# [Input data]
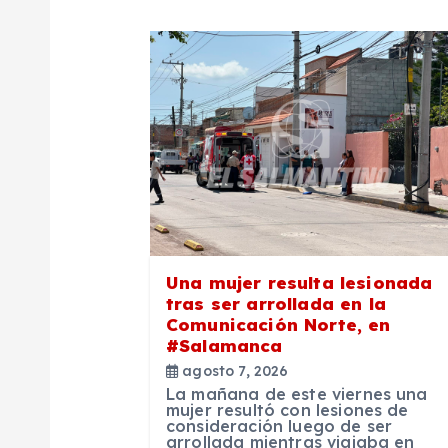
g
a
c
i
ó
Una mujer resulta lesionada
n
tras ser arrollada en la
Comunicación Norte, en
d
#Salamanca
agosto 7, 2026
La mañana de este viernes una
e
mujer resultó con lesiones de
consideración luego de ser
arrollada mientras viajaba en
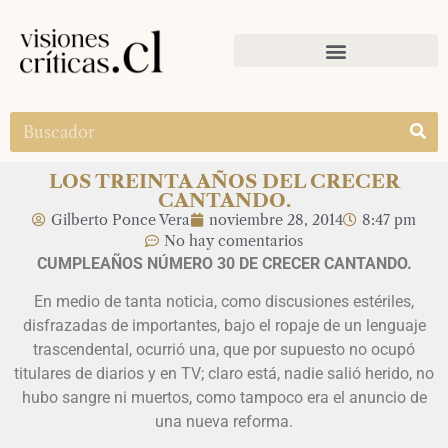
LOS TREINTA AÑOS DEL CRECER
CANTANDO.
Gilberto Ponce Vera
noviembre 28, 2014
8:47 pm
No hay comentarios
CUMPLEAÑOS NÚMERO 30 DE CRECER CANTANDO.
En medio de tanta noticia, como discusiones estériles,
disfrazadas de importantes, bajo el ropaje de un lenguaje
trascendental, ocurrió una, que por supuesto no ocupó
titulares de diarios y en TV; claro está, nadie salió herido, no
hubo sangre ni muertos, como tampoco era el anuncio de
una nueva reforma.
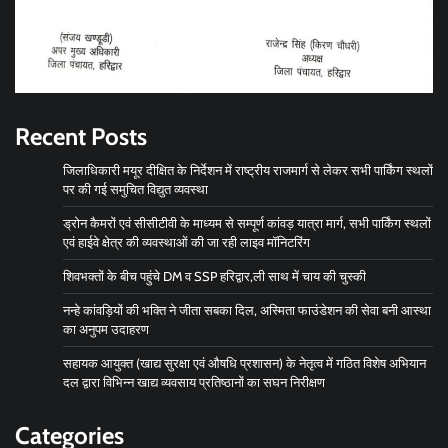
Recent Posts
जिलाधिकारी मयूर दीक्षित के निर्देशन में राष्ट्रीय राजमार्ग से लेकर सभी पार्किंग स्थलों
पर की गई समुचित विद्युत व्यवस्था
ड्रोन कैमरों एवं सीसीटीवी के माध्यम से सम्पूर्ण कांवड़ यात्रा मार्ग, सभी पार्किंग स्थलों
एवं हाईवे क्षेत्र की व्यवस्थाओं की जा रही लाइव मॉनिटरिंग
शिवभक्तों के बीच पहुंचे DM व SSP हरिद्वार,ली साथ में चाय की चुस्की
नन्हे कांवड़ियों की भक्ति ने जीता सबका दिल, अस्मिता फाउंडेशन की सेवा बनी आस्था
का अनुपम उदाहरण
सहायक आयुक्त (खाद्य सुरक्षा एवं औषधि प्रशासन) के नेतृत्व में गठित विशेष अभियान
दल द्वारा विभिन्न खाद्य व्यवसाय प्रतिष्ठानों का सघन निरीक्षण
Categories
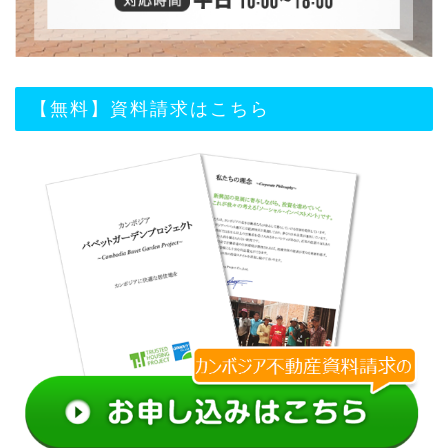
【無料】資料請求はこちら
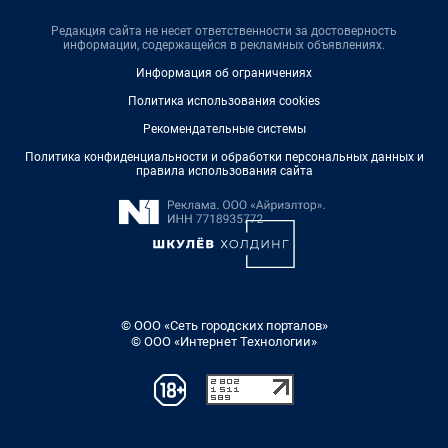
Редакция сайта не несет ответственности за достоверность
информации, содержащейся в рекламных объявлениях.
Информация об ограничениях
Политика использования cookies
Рекомендательные системы
Политика конфиденциальности и обработки персональных данных и
правила использования сайта
© ООО «Сеть городских порталов»
© ООО «Интернет Технологии»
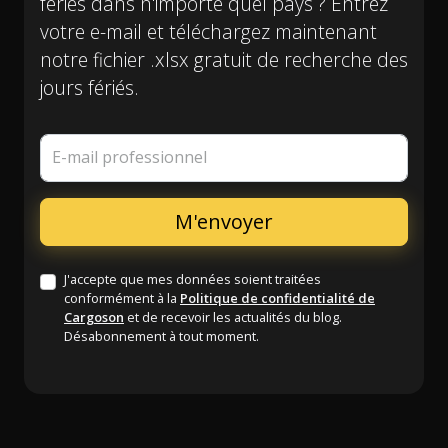
fériés dans n'importe quel pays ? Entrez
votre e-mail et téléchargez maintenant
notre fichier .xlsx gratuit de recherche des
jours fériés.
E-mail professionnel
J'accepte que mes données soient traitées
conformément à la
Politique de confidentialité de
Cargoson
et de recevoir les actualités du blog.
Désabonnement à tout moment.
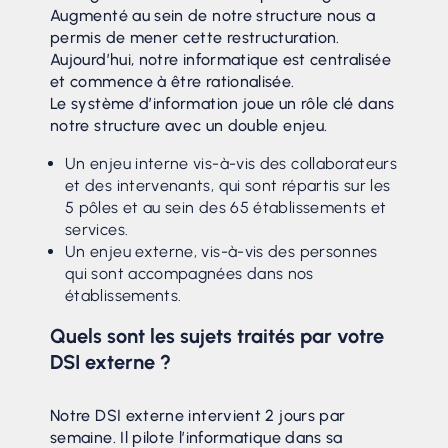
Augmenté au sein de notre structure nous a
permis de mener cette restructuration.
Aujourd’hui, notre informatique est centralisée
et commence à être rationalisée.
Le système d’information joue un rôle clé dans
notre structure avec un double enjeu.
Un enjeu interne vis-à-vis des collaborateurs
et des intervenants, qui sont répartis sur les
5 pôles et au sein des 65 établissements et
services.
Un enjeu externe, vis-à-vis des personnes
qui sont accompagnées dans nos
établissements.
Quels sont les sujets traités par votre
DSI externe ?
Notre DSI externe intervient 2 jours par
semaine. Il pilote l’informatique dans sa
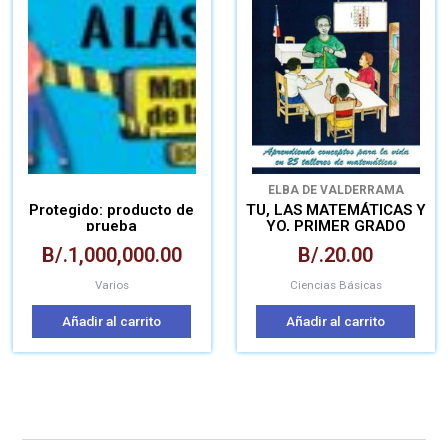
ELBA DE VALDERRAMA
Protegido: producto de
TU, LAS MATEMÁTICAS Y
prueba
YO, PRIMER GRADO
B/.
1,000,000.00
B/.
20.00
Varios
Ciencias Básicas
Añadir al carrito
Añadir al carrito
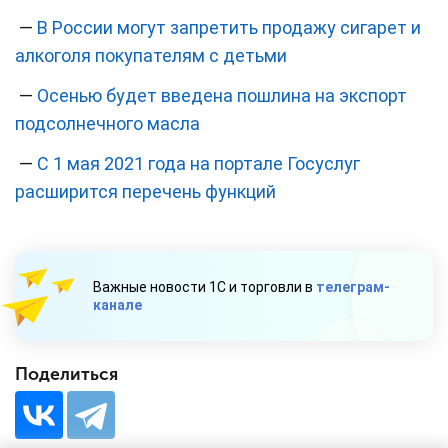
—
В России могут запретить продажу сигарет и
алкоголя покупателям с детьми
—
Осенью будет введена пошлина на экспорт
подсолнечного масла
—
С 1 мая 2021 года на портале Госуслуг
расширится перечень функций
Важные новости 1С и торговли в
телеграм-
канале
Поделиться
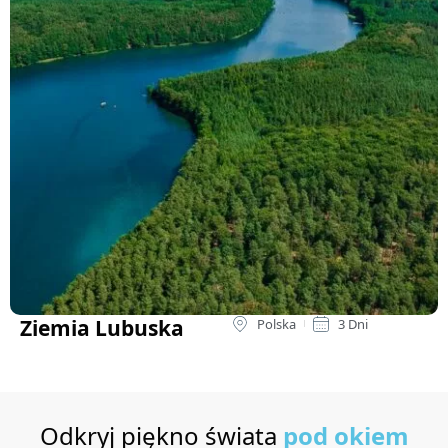
Ziemia Lubuska
Polska
3 Dni
Odkryj piękno świata
pod okiem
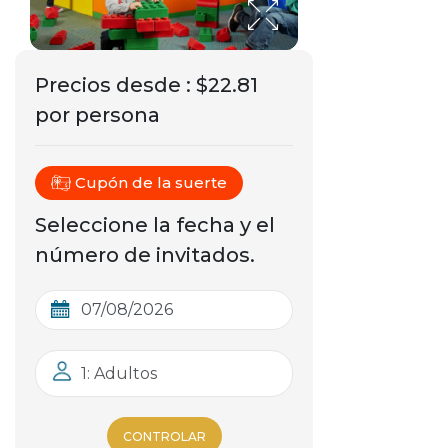
Precios desde
:
$22.81
por persona
Cupón de la suerte
Seleccione la fecha y el
número de invitados.
1: Adultos
CONTROLAR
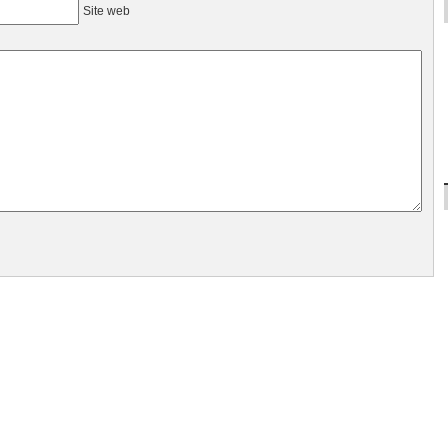
Site web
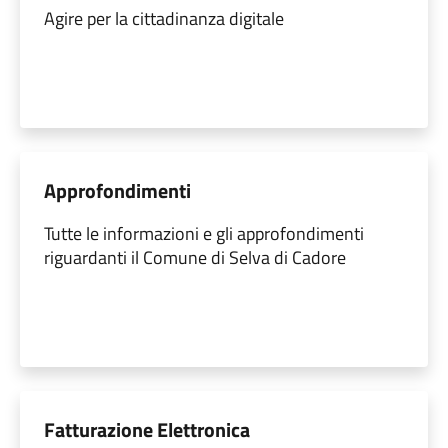
Agire per la cittadinanza digitale
Approfondimenti
Tutte le informazioni e gli approfondimenti
riguardanti il Comune di Selva di Cadore
Fatturazione Elettronica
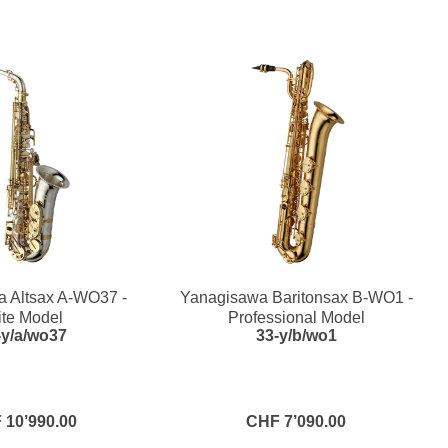
 Altsax A-WO37 -
Yanagisawa Baritonsax B-WO1 -
ite Model
Professional Model
-y/a/wo37
33-y/b/wo1
 10’990.00
CHF 7’090.00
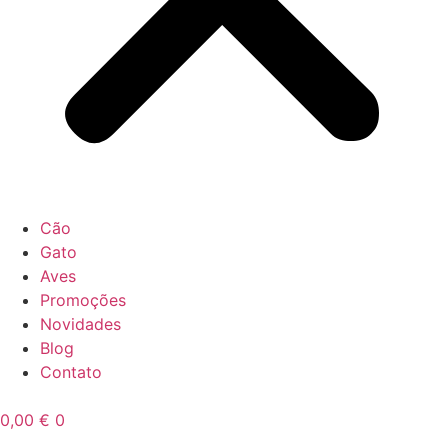
Cão
Gato
Aves
Promoções
Novidades
Blog
Contato
0,00
€
0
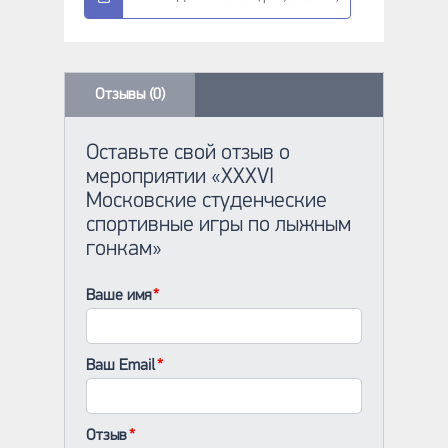
Отзывы (0)
Оставьте свой отзыв о
мероприятии «XXXVI
Московские студенческие
спортивные игры по лыжным
гонкам»
Ваше имя
Ваш Email
Отзыв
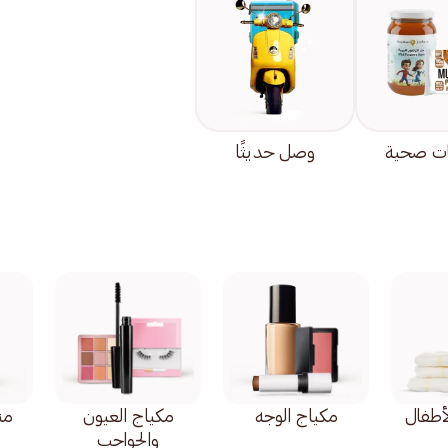
ت صحية
وصل حديثًا
أطفال
مكياج الوجه
مكياج العيون
من
والحواجب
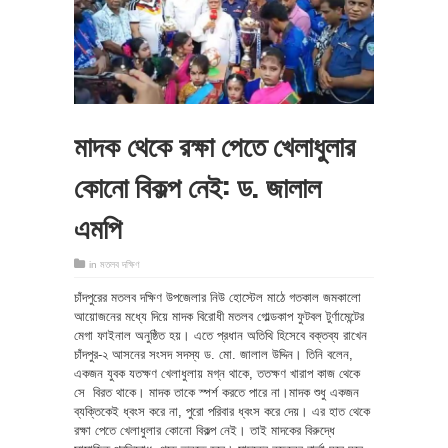
মাদক থেকে রক্ষা পেতে খেলাধুলার
কোনো বিকল্প নেই: ড. জালাল
এমপি
in
মতলব দক্ষিণ
চাঁদপুরের মতলব দক্ষিণ উপজেলার নিউ হোস্টেল মাঠে গতকাল জমকালো
আয়োজনের মধ্যে দিয়ে মাদক বিরোধী মতলব গোল্ডকাপ ফুটবল টুর্ণামেন্টের
মেগা ফাইনাল অনুষ্ঠিত হয়। এতে প্রধান অতিথি হিসেবে বক্তব্য রাখেন
চাঁদপুর-২ আসনের সংসদ সদস্য ড. মো. জালাল উদ্দিন। তিনি বলেন,
একজন যুবক যতক্ষণ খেলাধুলায় মগ্ন থাকে, ততক্ষণ খারাপ কাজ থেকে
সে বিরত থাকে। মাদক তাকে স্পর্শ করতে পারে না।মাদক শুধু একজন
ব্যক্তিকেই ধ্বংস করে না, পুরো পরিবার ধ্বংস করে দেয়। এর হাত থেকে
রক্ষা পেতে খেলাধুলার কোনো বিকল্প নেই। তাই মাদকের বিরুদ্ধে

# [What needs to be done]
Pull out every line of the rows above that contains the string "CRECER", matching case exactly, and copy each one unchanged.

# [Answer to the exercise]
LOS TREINTA AÑOS DEL CRECER
CUMPLEAÑOS NÚMERO 30 DE CRECER CANTANDO.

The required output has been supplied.